Cross-platform discussions
'You know IT has really gone bad, when you let the bean-counters take control of the geeks,' was the less-than-diplomatic conclusion of a panel member at a debate on the future of IT in Newcastle last week.
'You know IT has really gone bad, when you let the bean-counters take control of the geeks,' was the less-than-diplomatic conclusion of a panel member at a debate on the future of IT in Newcastle last week.
His comments may be devalued by the fact that the gentleman concerned – a member of the regional Broadband Stakeholder Taskforce – was Mr Techie Nerd. You could have stuck his picture in the dictionary under ‘geek’ and no further explanation would have been required.
But he has a point. The IT function is increasingly reporting to the finance chief. And some accountants are better at calculating the haricots verts than understanding the role of technology in a forward-looking business strategy. What we have here is what you might call a communications gap.

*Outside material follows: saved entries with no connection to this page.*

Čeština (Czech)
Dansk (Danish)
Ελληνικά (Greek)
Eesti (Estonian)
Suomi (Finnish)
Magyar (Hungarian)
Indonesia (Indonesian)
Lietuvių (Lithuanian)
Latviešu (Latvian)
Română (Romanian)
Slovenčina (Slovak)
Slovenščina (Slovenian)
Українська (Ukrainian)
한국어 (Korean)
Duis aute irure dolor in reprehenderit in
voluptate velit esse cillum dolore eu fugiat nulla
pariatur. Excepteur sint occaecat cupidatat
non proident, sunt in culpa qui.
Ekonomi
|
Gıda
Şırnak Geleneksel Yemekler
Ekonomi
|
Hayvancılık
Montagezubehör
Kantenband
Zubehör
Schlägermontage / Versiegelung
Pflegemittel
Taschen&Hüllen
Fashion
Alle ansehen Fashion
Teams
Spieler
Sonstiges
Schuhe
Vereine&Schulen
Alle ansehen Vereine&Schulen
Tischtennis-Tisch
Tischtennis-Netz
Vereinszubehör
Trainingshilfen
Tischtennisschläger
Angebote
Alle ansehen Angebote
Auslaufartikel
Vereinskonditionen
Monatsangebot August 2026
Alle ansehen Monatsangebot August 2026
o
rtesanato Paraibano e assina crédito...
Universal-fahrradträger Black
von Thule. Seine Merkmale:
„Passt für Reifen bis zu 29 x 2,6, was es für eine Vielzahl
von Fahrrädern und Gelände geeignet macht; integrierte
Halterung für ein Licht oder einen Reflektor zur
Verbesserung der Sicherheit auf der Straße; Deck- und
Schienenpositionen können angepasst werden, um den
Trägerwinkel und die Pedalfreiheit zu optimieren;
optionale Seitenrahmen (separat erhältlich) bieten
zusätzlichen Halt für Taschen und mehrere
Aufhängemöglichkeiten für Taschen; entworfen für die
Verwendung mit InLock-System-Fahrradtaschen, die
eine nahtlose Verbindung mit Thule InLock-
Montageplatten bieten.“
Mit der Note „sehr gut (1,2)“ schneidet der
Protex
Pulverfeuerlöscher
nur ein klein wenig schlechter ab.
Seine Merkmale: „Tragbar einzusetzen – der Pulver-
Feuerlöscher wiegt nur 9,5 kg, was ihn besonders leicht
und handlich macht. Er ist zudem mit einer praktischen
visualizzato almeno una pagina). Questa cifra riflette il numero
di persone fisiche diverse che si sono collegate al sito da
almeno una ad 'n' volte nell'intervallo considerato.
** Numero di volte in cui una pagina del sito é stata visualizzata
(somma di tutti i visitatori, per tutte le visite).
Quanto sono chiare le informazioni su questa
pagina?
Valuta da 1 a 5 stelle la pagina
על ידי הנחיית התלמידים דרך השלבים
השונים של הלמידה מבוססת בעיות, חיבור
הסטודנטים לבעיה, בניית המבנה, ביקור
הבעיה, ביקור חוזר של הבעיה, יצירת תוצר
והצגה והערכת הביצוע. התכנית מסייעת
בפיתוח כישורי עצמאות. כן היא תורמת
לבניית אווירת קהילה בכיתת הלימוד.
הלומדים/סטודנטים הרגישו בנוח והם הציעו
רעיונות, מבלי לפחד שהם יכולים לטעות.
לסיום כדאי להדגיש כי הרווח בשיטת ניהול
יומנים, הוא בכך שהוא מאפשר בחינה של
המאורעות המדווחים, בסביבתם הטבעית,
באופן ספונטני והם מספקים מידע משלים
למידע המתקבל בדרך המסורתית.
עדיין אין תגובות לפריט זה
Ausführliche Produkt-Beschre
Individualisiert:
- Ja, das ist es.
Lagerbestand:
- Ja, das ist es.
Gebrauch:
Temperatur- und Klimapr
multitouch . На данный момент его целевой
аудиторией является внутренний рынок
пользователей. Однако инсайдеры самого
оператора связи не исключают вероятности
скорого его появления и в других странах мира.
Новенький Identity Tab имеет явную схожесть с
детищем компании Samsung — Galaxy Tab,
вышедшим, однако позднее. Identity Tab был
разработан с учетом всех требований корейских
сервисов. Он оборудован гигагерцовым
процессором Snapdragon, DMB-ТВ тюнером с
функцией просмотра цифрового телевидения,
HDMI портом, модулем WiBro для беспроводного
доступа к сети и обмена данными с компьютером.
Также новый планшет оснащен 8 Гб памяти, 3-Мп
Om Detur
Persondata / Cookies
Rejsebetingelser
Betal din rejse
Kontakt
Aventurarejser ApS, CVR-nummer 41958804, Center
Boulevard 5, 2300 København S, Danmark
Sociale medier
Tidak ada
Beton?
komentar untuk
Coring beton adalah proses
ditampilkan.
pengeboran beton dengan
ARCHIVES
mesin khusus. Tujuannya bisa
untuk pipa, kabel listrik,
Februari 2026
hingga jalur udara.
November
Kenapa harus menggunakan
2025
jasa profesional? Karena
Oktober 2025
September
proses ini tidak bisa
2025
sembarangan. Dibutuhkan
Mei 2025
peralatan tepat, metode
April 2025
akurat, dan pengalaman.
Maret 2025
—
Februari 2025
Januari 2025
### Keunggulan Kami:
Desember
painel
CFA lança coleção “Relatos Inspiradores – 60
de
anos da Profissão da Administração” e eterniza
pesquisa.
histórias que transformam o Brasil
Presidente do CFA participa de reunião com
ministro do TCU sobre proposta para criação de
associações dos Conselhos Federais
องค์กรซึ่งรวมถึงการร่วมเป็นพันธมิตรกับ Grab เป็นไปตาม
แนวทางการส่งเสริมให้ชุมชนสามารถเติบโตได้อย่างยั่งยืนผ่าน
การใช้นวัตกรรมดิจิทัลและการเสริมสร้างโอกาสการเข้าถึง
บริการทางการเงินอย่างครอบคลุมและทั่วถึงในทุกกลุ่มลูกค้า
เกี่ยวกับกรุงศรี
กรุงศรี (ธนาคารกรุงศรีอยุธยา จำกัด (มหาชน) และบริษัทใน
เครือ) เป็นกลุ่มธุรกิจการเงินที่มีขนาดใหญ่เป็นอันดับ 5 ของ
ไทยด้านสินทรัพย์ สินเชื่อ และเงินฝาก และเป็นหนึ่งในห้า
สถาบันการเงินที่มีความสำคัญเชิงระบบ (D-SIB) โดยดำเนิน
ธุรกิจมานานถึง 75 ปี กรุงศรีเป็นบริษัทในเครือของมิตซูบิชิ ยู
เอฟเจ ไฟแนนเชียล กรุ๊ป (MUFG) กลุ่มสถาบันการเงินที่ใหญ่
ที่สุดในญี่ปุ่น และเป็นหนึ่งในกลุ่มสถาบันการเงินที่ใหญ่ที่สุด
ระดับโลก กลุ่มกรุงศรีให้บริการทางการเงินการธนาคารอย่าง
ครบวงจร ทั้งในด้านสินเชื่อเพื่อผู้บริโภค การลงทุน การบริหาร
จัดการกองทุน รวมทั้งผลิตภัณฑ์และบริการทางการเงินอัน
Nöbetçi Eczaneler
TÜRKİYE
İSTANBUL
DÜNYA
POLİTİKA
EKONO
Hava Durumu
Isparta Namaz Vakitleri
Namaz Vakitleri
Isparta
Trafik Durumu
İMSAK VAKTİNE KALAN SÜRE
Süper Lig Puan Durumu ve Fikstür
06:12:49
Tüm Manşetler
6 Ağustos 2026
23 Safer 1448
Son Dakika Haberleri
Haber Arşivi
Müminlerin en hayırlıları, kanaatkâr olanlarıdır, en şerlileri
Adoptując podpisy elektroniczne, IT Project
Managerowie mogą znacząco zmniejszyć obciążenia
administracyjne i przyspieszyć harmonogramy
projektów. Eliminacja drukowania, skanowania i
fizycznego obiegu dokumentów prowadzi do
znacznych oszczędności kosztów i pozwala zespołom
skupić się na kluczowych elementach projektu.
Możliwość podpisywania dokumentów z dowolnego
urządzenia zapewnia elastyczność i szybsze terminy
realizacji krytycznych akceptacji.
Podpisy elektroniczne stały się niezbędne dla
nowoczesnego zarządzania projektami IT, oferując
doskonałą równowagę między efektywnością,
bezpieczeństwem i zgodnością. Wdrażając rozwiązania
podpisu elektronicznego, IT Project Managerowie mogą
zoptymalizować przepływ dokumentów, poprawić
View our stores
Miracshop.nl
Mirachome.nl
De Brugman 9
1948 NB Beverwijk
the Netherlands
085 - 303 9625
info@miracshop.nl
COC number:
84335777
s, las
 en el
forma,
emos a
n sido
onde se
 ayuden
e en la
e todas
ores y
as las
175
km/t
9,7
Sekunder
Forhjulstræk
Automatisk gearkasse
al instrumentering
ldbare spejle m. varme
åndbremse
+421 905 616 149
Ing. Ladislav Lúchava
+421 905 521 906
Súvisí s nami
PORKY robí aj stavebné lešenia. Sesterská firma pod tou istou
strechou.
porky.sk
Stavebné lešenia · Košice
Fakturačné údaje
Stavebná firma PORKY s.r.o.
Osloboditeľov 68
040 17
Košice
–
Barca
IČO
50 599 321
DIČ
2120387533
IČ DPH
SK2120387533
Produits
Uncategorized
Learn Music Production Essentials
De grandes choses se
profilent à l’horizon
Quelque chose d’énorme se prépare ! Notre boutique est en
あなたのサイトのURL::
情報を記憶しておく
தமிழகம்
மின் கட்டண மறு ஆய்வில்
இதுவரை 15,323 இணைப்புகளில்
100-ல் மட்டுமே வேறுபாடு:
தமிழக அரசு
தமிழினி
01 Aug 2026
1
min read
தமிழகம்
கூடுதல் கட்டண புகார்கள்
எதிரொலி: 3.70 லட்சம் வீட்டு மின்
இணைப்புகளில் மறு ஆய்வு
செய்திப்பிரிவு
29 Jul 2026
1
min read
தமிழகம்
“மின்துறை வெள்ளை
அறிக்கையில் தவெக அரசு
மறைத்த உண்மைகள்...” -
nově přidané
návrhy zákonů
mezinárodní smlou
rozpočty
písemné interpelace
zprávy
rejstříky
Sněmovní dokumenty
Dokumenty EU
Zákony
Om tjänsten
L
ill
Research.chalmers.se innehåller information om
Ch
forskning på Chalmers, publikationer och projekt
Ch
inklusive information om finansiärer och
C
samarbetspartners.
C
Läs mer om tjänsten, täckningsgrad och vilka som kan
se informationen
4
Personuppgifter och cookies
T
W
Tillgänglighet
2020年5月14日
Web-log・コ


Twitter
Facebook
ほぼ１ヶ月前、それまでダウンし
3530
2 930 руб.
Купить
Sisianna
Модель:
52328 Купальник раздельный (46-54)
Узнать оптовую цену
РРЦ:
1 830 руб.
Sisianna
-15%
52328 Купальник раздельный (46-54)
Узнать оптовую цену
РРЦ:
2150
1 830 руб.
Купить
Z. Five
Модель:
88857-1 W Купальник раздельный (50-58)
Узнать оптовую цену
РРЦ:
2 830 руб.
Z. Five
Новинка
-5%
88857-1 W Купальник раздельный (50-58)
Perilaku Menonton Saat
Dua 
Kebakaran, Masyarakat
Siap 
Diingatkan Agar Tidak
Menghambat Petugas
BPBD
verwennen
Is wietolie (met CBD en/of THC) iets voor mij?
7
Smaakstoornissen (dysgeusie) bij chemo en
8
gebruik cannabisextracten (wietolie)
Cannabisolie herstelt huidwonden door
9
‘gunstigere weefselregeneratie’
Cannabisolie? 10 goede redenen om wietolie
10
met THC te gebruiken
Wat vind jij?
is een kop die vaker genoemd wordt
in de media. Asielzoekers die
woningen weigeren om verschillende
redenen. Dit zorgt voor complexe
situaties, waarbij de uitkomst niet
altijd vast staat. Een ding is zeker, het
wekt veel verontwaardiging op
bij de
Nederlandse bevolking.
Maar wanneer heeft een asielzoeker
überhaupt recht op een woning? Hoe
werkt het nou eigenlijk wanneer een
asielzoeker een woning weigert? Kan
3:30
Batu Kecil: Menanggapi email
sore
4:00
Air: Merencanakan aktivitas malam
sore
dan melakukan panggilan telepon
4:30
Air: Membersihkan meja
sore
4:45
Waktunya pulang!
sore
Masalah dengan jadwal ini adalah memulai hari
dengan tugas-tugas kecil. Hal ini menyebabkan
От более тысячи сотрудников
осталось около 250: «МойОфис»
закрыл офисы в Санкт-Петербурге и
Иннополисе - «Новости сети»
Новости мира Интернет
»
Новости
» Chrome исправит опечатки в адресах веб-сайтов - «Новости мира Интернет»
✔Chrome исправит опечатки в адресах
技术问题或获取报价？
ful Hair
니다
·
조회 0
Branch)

Now this doesn’t happen everywhere, but you will recognise the general principle: the business wants to build strategies that require technology, but it doesn’t understand how the damned stuff works and got its fingers burned with the dotcom boom.
The IT people understand the technology, but don’t know how to communicate it in a language understandable by the rest of the human race.
So we end up with fantastic advances and innovations left on the shelf, because no-one has found a way to communicate the benefits.
Take web services. That’s the collective name for a collection of smart protocols, programming languages and technologies that enable applications to talk to other applications.
It promises to do what the user always imagined IT would do, but never did. Remember the disappointment when you found out that you couldn’t use your new fancy system to open applications in another system?
It was like getting a cinema-standard, surround-sound monster TV with auto-popcorn dispenser and finding it only worked in the bathroom.
Those days are disappearing fast. But the beancounters and geeks need to find a way to talk to each other. Go out for a pint – maybe you’ve got the same Star Trek collections?